Exercise requirements
Quote the records from the line containing "Follow each photo" through the end, leaving out the pictures.

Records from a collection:
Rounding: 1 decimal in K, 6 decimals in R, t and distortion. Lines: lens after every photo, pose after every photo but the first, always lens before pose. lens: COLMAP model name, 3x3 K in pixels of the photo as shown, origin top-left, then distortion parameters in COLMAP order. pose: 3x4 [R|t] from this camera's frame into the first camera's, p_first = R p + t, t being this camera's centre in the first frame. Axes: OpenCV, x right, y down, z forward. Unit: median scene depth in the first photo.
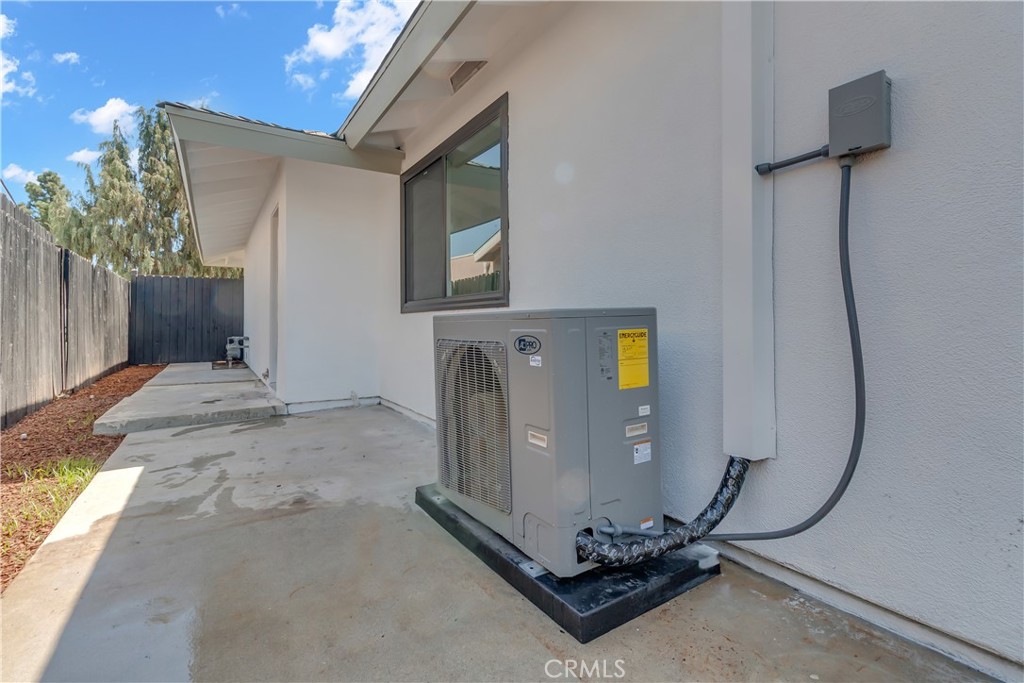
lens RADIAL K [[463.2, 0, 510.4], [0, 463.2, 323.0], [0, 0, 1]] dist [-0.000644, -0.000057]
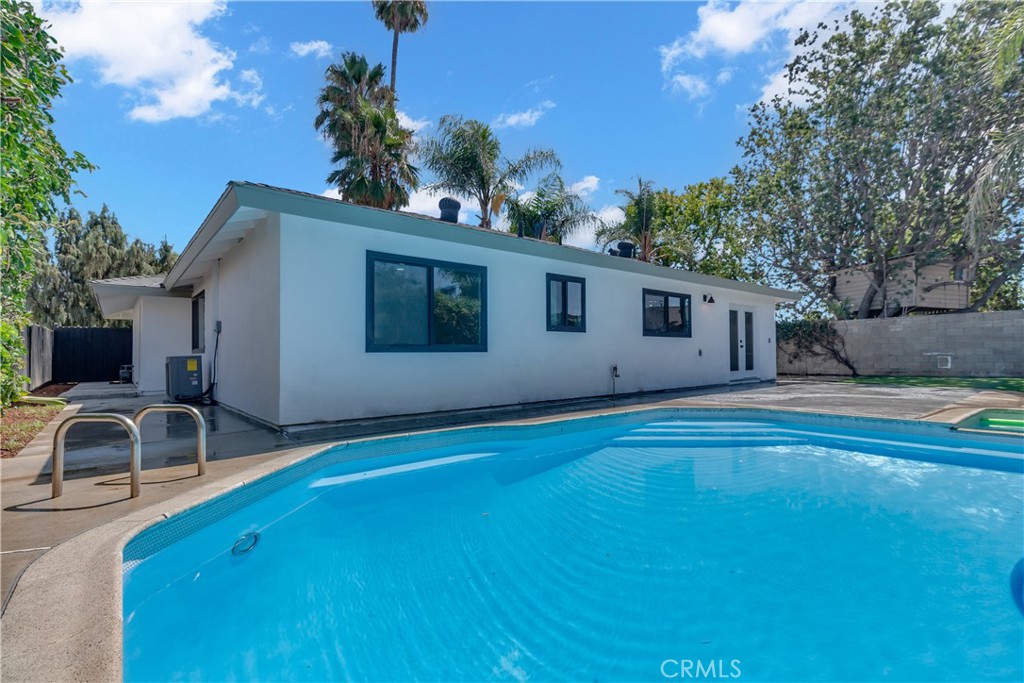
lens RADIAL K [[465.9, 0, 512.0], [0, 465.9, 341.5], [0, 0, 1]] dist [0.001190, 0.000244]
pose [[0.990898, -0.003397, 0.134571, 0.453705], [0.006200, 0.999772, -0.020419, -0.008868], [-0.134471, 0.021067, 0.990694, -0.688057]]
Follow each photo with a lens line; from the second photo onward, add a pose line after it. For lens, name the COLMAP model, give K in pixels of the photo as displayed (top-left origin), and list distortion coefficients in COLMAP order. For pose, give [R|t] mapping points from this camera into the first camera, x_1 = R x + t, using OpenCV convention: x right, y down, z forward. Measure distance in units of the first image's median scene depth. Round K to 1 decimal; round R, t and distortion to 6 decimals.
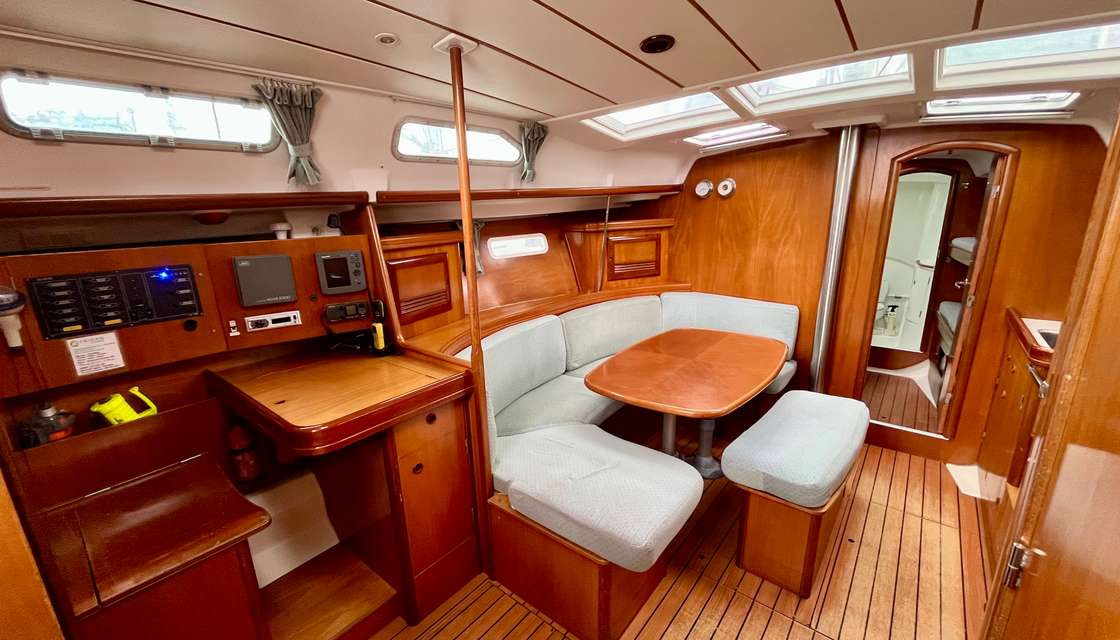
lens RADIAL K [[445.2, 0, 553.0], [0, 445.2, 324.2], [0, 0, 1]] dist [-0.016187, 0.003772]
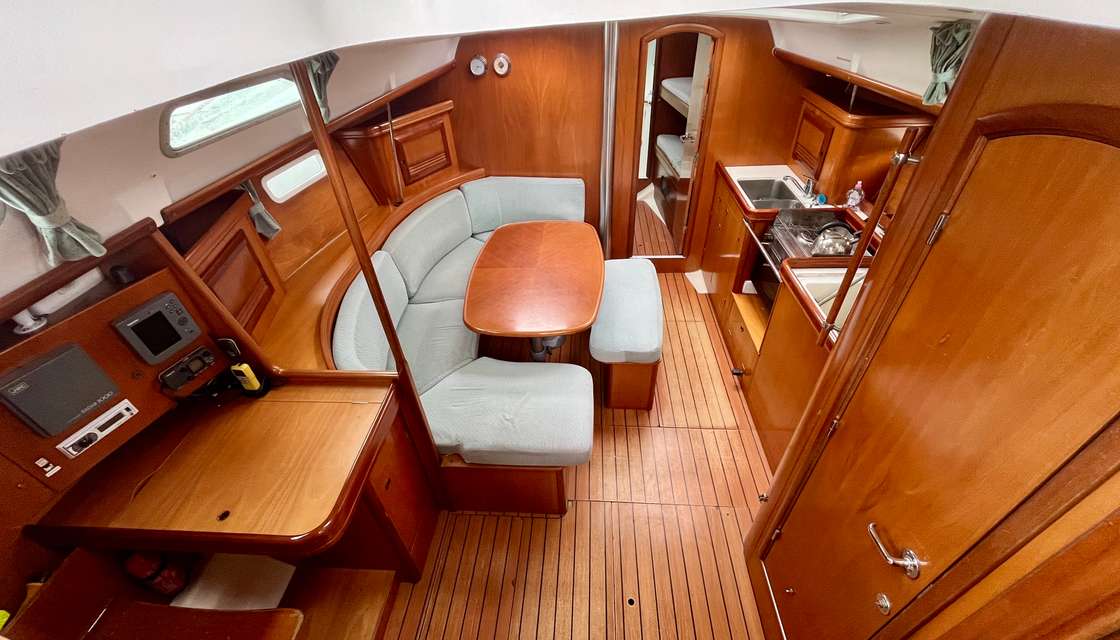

Written response
Follow each photo with a lens line; from the second photo onward, add a pose line after it. For lens, name the COLMAP model, give K in pixels of the photo as displayed (top-left origin), and list distortion coefficients in COLMAP order. For pose, give [R|t] mapping points from this camera into the first camera, x_1 = R x + t, using OpenCV convention: x right, y down, z forward. Measure distance in units of the first image's median scene depth. Round K to 1 decimal; round R, t and distortion to 6 decimals.
lens RADIAL K [[445.2, 0, 553.0], [0, 445.2, 324.2], [0, 0, 1]] dist [-0.016187, 0.003772]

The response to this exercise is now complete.